Heidi J Nast

Professor, International Studies, DePaul University, Chicago
Managing Trustee, Dharani USA, Chicago

Citizenship relates to an individual’s right to express themselves politically at local, regional, and national levels. Those who have the most resources and the most to gain build states through violence (e.g.: war and colonization). This violence does not end when the state is created but becomes part of it: not everyone in the state has equal citizenship rights, and some have no citizenship rights at all.

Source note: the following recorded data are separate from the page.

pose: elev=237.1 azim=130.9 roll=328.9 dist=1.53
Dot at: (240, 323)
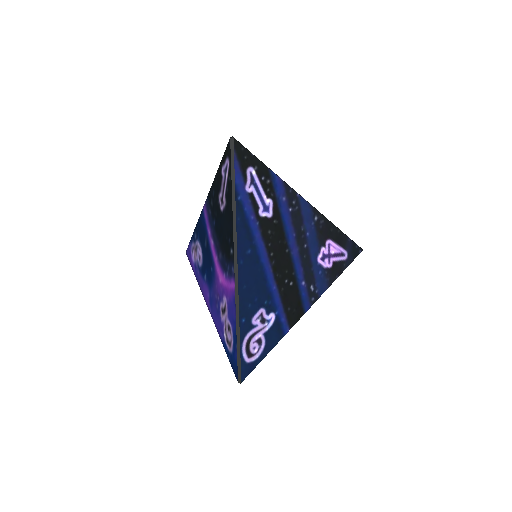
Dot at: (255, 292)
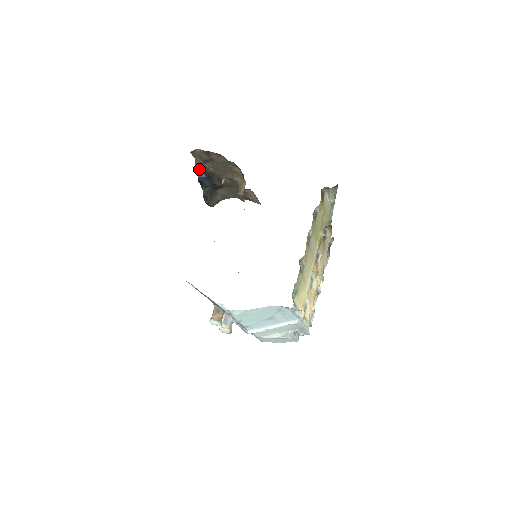
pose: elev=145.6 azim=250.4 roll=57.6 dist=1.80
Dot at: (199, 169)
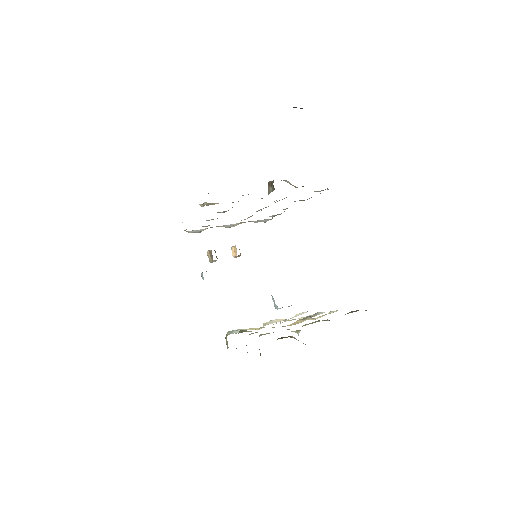
Dot at: occluded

Throughout the world, these inequalities are increasingly life-threatening. To ensure human survival, we need to build a more generous kind of citizenship space that takes into account all life. The International Geography Youth Summit – 2017 explores how to achieve this by:

  • Working to identify and care for the geographies of life around us, and
  • Envisioning a future sustained by geographies of care.

Thus, we re-orient citizenship away from state violence and towards a ‘Citizen Geography of life.’ The emphasis on care comes out of The Institute of Geographical Studies’ (TIGS) long-standing commitment to promoting planetary life.

I look at this commitment through two TIGS exercises that promote Citizen Geography:

  1. Learning and applying geographical skills needed to help U.S. National Security Agency whistle-blower, Edward Snowden find the safest route out of Moscow, Russia to La Paz, Bolivia; and
  2. An outdoor exercise where students are given physical encumbrances and asked to explore social justice issues.

Both show how thinking about “geographies of care” can connect local and global spaces in life-affirming ways.